Department of Psychiatry & Behavioral Sciences, Stanford University School of Medicine, Stanford, CA 94305, USA.
Department of Psychiatry & Behavioral Sciences, Stanford University School of Medicine, Stanford, CA 94305, USA.
Contemp Clin Trials. 2022 May;116:106749. doi: 10.1016/j.cct.2022.106749. Epub 2022 Mar 30.
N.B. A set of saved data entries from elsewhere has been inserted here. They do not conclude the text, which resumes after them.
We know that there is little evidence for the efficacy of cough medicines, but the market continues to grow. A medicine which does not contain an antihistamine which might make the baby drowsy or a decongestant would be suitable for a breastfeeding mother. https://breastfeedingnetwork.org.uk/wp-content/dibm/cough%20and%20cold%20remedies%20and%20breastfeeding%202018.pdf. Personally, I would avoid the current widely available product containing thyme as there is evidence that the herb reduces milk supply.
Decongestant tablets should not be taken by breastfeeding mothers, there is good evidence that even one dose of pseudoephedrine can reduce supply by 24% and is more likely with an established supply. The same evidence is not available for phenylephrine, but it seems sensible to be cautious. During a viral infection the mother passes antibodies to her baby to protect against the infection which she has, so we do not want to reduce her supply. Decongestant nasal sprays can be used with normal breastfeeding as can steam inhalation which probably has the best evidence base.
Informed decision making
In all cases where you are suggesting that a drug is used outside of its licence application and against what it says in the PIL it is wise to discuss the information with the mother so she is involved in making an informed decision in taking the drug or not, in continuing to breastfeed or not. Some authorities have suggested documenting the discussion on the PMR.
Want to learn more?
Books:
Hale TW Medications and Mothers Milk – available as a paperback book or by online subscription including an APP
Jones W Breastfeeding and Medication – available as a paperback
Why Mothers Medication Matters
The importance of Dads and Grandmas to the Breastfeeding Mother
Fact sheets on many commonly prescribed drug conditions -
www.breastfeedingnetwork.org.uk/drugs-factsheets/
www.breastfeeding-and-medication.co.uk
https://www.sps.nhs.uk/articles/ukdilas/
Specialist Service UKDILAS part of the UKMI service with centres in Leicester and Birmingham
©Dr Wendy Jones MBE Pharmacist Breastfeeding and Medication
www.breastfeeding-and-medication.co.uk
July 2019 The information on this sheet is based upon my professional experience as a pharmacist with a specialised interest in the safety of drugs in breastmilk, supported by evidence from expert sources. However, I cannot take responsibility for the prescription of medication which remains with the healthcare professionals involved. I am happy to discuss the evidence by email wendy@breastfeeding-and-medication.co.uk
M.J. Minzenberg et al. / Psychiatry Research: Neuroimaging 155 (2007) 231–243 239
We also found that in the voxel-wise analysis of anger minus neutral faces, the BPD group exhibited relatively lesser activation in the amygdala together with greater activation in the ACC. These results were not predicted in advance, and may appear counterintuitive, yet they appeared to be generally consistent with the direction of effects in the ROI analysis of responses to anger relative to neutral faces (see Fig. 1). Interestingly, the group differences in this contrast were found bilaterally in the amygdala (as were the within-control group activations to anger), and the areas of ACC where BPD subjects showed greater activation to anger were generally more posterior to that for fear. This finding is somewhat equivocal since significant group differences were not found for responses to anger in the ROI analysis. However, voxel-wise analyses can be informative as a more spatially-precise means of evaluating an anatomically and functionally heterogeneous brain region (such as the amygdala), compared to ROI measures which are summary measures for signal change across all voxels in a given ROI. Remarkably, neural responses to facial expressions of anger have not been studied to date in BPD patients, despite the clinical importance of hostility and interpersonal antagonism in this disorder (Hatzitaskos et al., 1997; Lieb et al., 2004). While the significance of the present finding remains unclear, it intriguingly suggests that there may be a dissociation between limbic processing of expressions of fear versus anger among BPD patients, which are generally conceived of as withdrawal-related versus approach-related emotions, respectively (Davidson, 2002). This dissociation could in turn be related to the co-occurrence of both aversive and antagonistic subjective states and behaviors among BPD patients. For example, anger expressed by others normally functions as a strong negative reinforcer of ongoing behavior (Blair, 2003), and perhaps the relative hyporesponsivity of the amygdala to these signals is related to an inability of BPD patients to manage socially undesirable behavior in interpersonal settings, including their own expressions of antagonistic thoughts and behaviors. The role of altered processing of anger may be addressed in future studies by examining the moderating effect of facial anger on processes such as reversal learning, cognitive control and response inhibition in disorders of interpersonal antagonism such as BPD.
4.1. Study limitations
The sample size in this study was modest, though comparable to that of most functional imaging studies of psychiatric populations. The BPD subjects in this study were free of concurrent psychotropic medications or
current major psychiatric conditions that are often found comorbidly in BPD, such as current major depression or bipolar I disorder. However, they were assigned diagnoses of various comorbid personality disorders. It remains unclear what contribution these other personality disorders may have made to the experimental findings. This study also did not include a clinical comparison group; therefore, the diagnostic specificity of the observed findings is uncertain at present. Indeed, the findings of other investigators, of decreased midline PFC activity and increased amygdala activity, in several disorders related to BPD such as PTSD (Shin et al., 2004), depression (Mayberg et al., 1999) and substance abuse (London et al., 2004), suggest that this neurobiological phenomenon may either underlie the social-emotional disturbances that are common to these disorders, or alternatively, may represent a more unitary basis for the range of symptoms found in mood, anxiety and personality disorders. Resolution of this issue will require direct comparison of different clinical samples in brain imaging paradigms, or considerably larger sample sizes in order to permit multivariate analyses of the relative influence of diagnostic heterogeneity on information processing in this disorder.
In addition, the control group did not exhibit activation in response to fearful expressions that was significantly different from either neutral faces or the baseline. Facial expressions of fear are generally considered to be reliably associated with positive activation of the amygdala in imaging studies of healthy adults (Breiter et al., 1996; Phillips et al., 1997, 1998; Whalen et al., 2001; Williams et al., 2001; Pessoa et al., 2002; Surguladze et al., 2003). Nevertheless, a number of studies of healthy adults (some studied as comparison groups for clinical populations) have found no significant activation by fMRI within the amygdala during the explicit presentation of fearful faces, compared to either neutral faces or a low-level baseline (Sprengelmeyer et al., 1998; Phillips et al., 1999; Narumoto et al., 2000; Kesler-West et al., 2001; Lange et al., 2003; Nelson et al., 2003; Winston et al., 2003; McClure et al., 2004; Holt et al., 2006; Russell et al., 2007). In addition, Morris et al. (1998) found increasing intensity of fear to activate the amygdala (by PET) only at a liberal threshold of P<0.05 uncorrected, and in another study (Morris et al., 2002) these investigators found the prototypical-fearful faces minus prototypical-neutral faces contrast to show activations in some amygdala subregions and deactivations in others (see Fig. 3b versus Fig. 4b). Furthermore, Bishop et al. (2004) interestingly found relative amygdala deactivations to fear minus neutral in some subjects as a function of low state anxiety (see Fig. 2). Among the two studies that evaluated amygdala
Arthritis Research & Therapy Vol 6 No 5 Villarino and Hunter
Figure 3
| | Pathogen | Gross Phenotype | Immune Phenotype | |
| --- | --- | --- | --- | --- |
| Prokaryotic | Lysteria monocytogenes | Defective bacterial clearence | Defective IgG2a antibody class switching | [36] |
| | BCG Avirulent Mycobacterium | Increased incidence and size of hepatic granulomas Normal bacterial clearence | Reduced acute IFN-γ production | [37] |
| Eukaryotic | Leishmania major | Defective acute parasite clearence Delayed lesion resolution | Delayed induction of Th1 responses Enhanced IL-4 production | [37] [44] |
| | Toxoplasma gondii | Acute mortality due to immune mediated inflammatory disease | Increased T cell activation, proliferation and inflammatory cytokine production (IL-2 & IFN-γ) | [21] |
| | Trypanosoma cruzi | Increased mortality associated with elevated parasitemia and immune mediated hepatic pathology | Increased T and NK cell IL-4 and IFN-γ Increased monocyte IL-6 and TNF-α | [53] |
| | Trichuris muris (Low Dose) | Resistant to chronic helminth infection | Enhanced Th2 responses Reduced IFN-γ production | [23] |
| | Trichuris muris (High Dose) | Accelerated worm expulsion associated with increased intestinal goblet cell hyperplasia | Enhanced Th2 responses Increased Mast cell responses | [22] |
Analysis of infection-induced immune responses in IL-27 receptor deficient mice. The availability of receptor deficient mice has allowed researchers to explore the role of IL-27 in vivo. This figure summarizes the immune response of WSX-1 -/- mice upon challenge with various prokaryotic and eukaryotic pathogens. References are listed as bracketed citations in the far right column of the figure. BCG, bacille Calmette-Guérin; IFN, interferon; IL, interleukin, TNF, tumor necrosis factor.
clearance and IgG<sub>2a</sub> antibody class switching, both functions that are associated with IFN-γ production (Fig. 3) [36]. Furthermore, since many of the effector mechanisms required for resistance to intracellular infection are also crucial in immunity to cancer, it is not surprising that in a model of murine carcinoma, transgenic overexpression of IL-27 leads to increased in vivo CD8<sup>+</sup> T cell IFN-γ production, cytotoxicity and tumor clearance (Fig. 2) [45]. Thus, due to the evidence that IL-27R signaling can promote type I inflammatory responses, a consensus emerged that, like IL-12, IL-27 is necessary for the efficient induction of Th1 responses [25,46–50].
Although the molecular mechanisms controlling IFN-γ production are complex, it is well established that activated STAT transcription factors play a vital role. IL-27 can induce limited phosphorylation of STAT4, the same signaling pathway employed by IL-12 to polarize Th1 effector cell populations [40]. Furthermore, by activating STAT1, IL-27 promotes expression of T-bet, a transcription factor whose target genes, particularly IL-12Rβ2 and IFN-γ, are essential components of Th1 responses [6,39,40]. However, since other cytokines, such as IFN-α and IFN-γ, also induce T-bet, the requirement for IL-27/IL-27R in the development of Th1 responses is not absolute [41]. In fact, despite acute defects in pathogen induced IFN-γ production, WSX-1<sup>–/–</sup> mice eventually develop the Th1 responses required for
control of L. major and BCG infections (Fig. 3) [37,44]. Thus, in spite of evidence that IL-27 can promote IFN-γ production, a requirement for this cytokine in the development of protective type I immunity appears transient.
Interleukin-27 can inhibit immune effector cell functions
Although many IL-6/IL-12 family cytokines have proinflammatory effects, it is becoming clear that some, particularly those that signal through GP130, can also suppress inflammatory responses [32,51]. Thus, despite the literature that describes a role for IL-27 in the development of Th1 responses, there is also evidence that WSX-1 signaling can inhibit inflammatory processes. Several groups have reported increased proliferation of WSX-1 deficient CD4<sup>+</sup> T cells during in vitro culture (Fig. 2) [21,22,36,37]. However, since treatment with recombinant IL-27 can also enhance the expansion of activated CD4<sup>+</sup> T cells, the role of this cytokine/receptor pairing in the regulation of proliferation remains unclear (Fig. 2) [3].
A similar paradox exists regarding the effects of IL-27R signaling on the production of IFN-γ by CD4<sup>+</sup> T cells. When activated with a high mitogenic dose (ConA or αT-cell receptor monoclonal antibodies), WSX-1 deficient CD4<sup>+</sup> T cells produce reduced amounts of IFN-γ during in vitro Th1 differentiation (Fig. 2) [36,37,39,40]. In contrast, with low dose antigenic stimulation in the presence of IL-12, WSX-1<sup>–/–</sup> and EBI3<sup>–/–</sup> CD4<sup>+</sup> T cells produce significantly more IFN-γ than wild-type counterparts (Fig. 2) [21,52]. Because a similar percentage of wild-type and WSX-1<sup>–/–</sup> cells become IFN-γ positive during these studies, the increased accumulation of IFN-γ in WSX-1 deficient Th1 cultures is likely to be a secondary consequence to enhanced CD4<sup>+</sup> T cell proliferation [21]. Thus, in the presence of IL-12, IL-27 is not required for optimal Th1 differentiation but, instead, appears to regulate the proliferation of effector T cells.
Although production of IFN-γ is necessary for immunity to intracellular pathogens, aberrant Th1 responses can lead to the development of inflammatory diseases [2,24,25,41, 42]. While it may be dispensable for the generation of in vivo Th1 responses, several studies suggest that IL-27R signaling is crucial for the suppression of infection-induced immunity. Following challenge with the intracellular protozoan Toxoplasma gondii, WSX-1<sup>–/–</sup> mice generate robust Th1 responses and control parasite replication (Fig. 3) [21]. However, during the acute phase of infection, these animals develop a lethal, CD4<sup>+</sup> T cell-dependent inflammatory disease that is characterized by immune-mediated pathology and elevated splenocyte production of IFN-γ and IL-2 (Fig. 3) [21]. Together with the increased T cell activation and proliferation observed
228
Cognitive behavioral therapy for insomnia (CBT-I) is an effective, non-pharmacological intervention, designated by the American College of Physicians as the first-line treatment of insomnia disorder. The current randomized controlled study uses a Hybrid-Type-1 design to compare the effectiveness and implementation potential of two approaches to delivering CBT-I in primary care. One approach offers therapy to all patients through an automated, digital CBT-I program (ONLINE-ONLY). The other is a triaged STEPPED-CARE approach that uses a simple Decision Checklist to start patients in either digital or therapist-led treatment; patients making insufficient progress with digital treatment at 2 months are switched to therapist-led treatment. We will randomize 240 individuals (age 50 or older) with insomnia disorder to ONLINE-ONLY or STEPPED-CARE arms. The primary outcomes are insomnia severity and hypnotic medication use, assessed at baseline and at months 2, 4, 6, 9, and 12 after randomization. We hypothesize that STEPPED-CARE will be superior to ONLINE-ONLY in reducing insomnia severity and hypnotic use. We also aim to validate the Decision Checklist and explore moderators of outcome. Additionally, guided by the Reach, Effectiveness, Adoption, Implementation, and Maintenance (RE-AIM) framework, we will use mixed methods to obtain data on the potential for future dissemination and implementation of each approach. This triaged stepped-care approach has the potential to improve sleep, reduce use of hypnotic medications, promote safety, offer convenient access to treatment, and support dissemination of CBT-I to a large number of patients currently facing barriers to accessing treatment. Clinical trial registration:NCT03532282.
认知行为疗法治疗失眠症(CBT-I)是一种有效的非药物干预措施,被美国医师学院指定为失眠症的一线治疗方法。本随机对照研究采用混合类型 1 设计,比较两种在初级保健中实施 CBT-I 的方法的有效性和实施潜力。一种方法通过自动化数字 CBT-I 程序(仅在线)向所有患者提供治疗。另一种方法是分层 STEPPED-CARE 方法,使用简单的决策清单让患者选择数字或治疗师主导的治疗;如果患者在 2 个月时数字治疗进展不足,则转换为治疗师主导的治疗。我们将随机分配 240 名(年龄 50 岁或以上)失眠症患者至仅在线或分层 STEPPED-CARE 组。主要结局是失眠严重程度和催眠药物使用,在基线和随机分组后 2、4、6、9 和 12 个月评估。我们假设分层 STEPPED-CARE 在降低失眠严重程度和催眠药物使用方面优于仅在线。我们还旨在验证决策清单并探索结果的调节因素。此外,根据可及性、有效性、适用性、实施和维持(RE-AIM)框架,我们将使用混合方法获得有关每种方法未来传播和实施潜力的数据。这种分层 STEPPED-CARE 方法有可能改善睡眠,减少催眠药物的使用,提高安全性,提供方便的治疗途径,并支持向目前面临治疗障碍的大量患者推广 CBT-I。临床试验注册:NCT03532282。